Re: Performance improvement for joins where outer side is unique - Mailing list pgsql-hackers

From Tom Lane
Subject Re: Performance improvement for joins where outer side is unique
Date
Msg-id 11488.1460054978@sss.pgh.pa.us
Whole thread Raw
In response to Re: Performance improvement for joins where outer side is unique  (David Rowley <david.rowley@2ndquadrant.com>)
Responses Re: Performance improvement for joins where outer side is unique  (Alvaro Herrera <alvherre@2ndquadrant.com>)
Re: Performance improvement for joins where outer side is unique  (David Rowley <david.rowley@2ndquadrant.com>)
List pgsql-hackers
David Rowley <david.rowley@2ndquadrant.com> writes:
> [ unique_joins_2016-04-07.patch ]

Just had a thought about this, which should have crystallized a long
time ago perhaps.  Where I'd originally imagined you were going with
this idea is to do what the thread title actually says, and check for
joins in which the *outer* side is unique.  I can't see that that's
of any value for nestloop or hash joins, but for merge joins, knowing
that the outer side is unique could be extremely valuable because
we could skip doing mark/restore backups on the inner side, hugely
reducing the cost when the inner side has many duplicates.  Now I'm
not asking for the initially-committed version of the patch to do that,
but I think we need to design it to be readily extensible to do so.

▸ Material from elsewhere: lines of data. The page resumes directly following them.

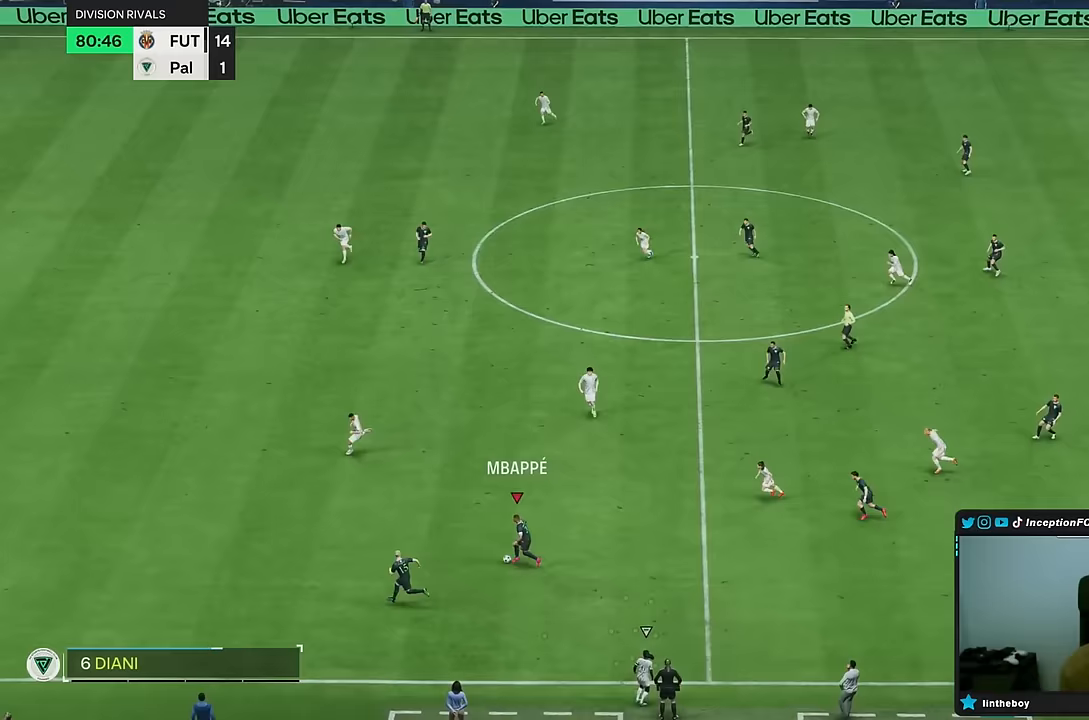
{"buttons": [], "left_stick": "left", "right_stick": "center", "events": []}
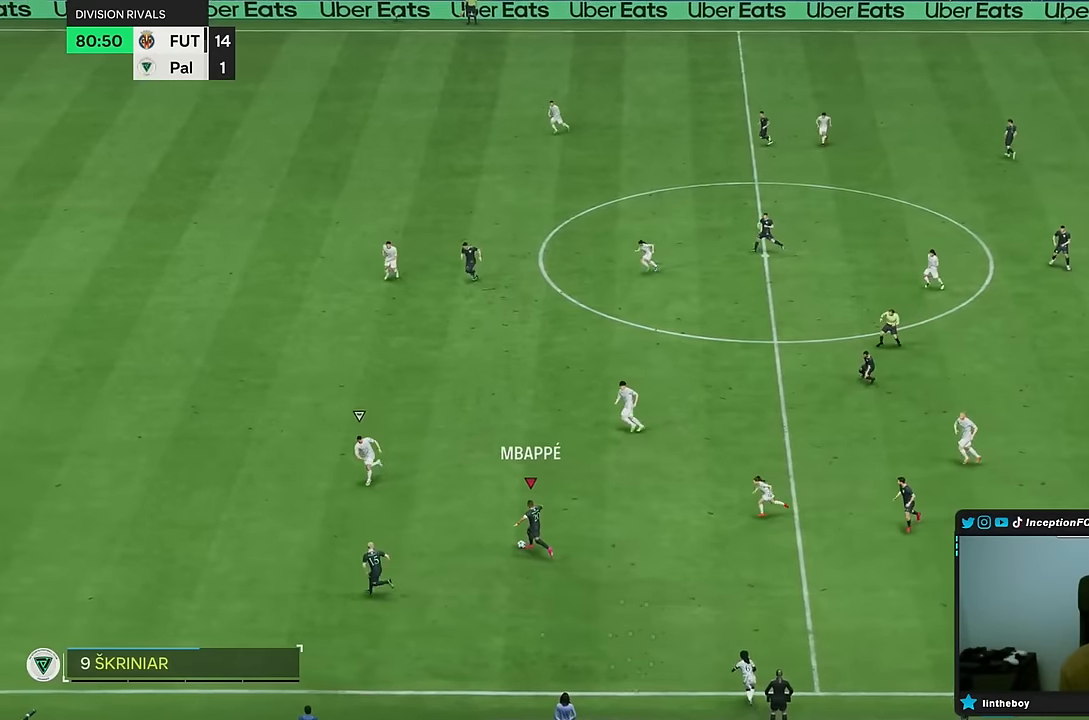
{"buttons": [], "left_stick": "up", "right_stick": "center"}
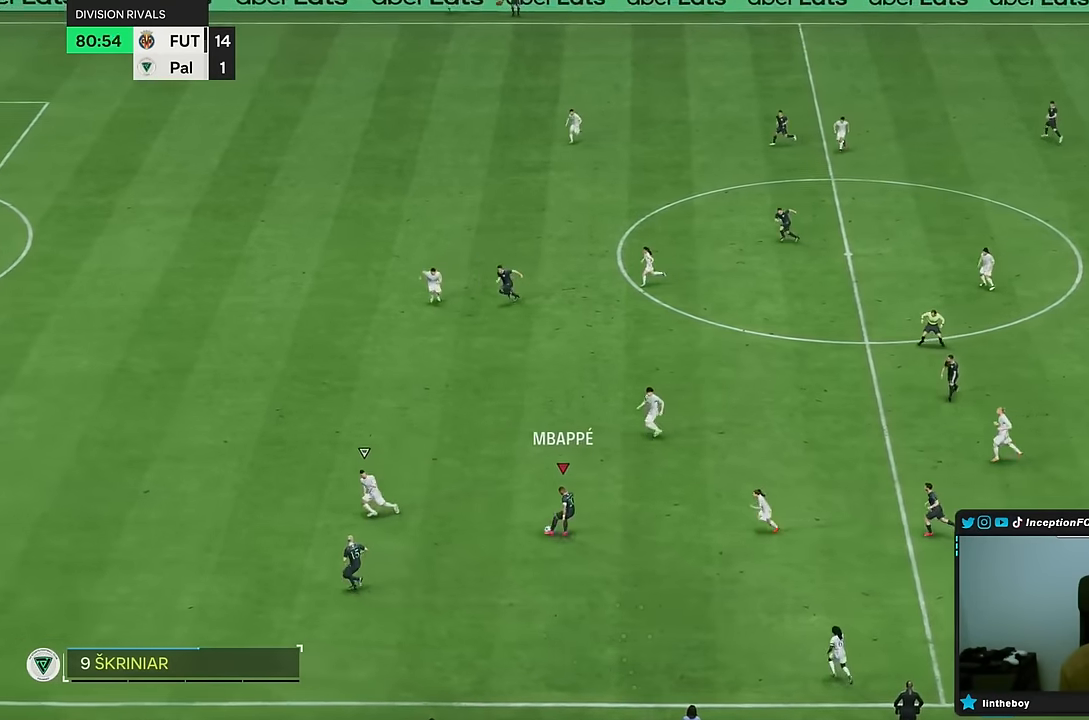
{"buttons": [], "left_stick": "down", "right_stick": "center", "events": [[83, "left_stick", "center"], [217, "R2", "down"], [317, "left_stick", "down"], [400, "R2", "up"]]}
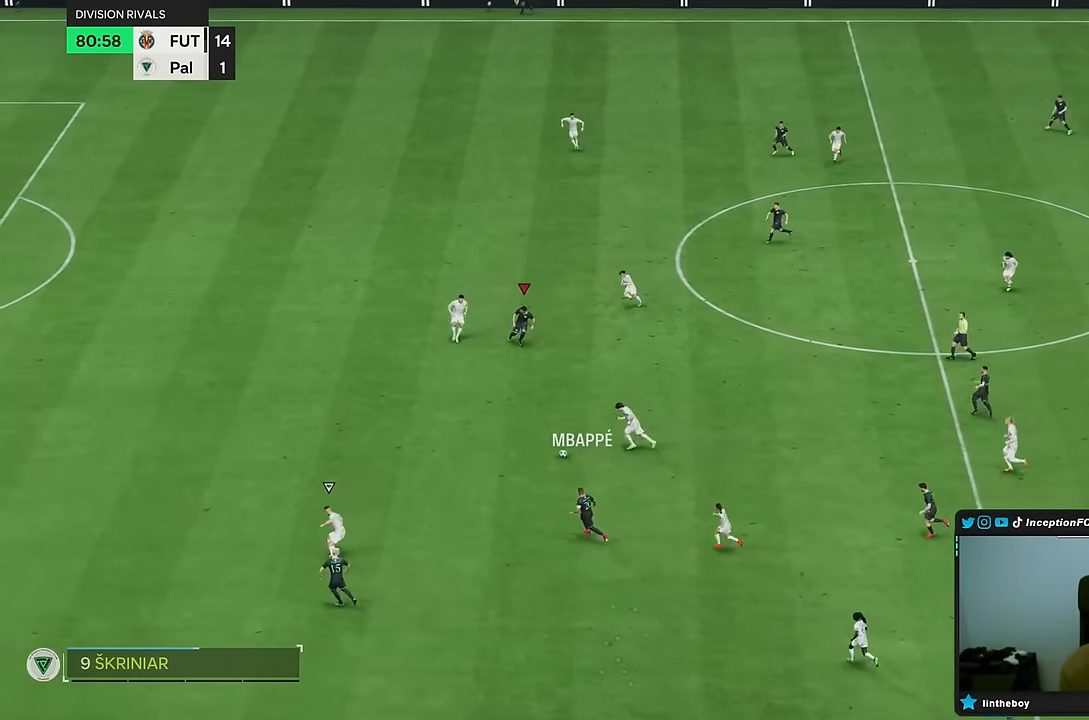
{"buttons": [], "left_stick": "down-left", "right_stick": "center", "events": [[117, "left_stick", "down-left"]]}
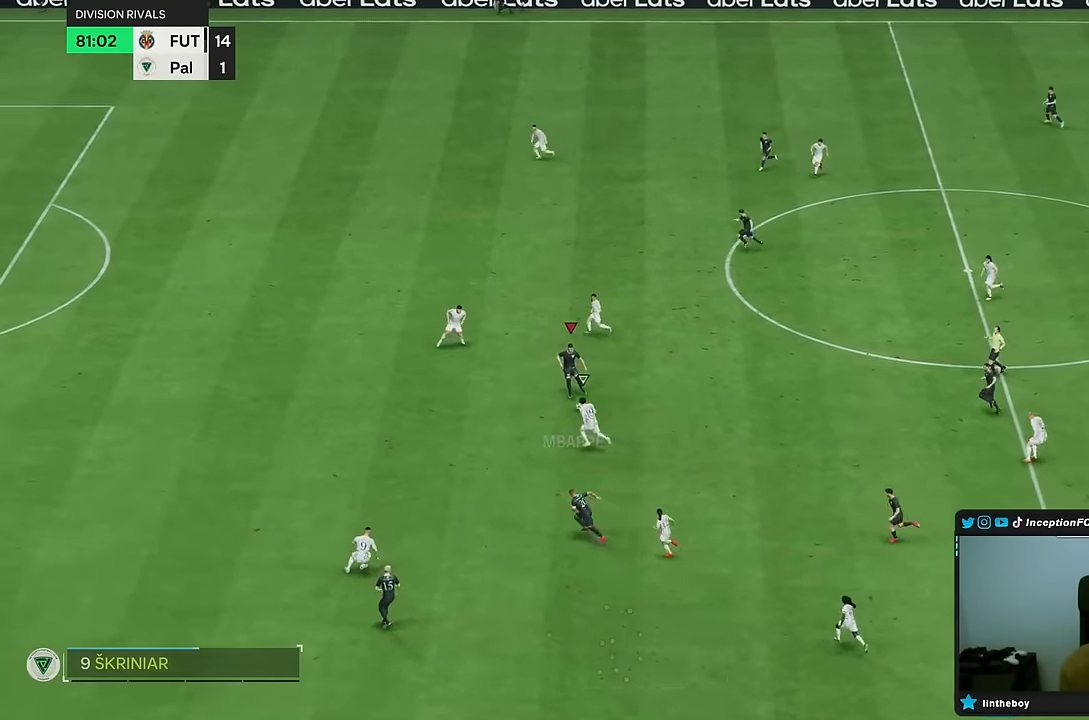
{"buttons": [], "left_stick": "left", "right_stick": "up-right", "events": [[250, "right_stick", "down-left"], [383, "right_stick", "up-right"], [417, "left_stick", "left"]]}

The problem with this is that it blows the current factorization around
add_paths_to_joinrel out of the water.  What we'd want is for the caller
(make_join_rel) to determine uniqueness on both sides, and pass that info
down to each of its two calls of add_paths_to_joinrel; otherwise we have
to do double the work because each run of add_paths_to_joinrel will have
to make those same two determinations.

This probably also means that encoding the uniqueness into JoinType is
a lost cause.  Expanding JOIN_INNER into four variants depending on
whether either or both sides are known unique, and ditto for JOIN_LEFT,
doesn't seem attractive at all.  I suspect we want to go back to your
original design with a separate bool flag (well, two bools now, but
anyway separate from JoinType).  Or maybe the variant JoinTypes still
are better, since they'd fit into switch() tests more naturally, but
it's a lot more debatable as to whether that notation is a win.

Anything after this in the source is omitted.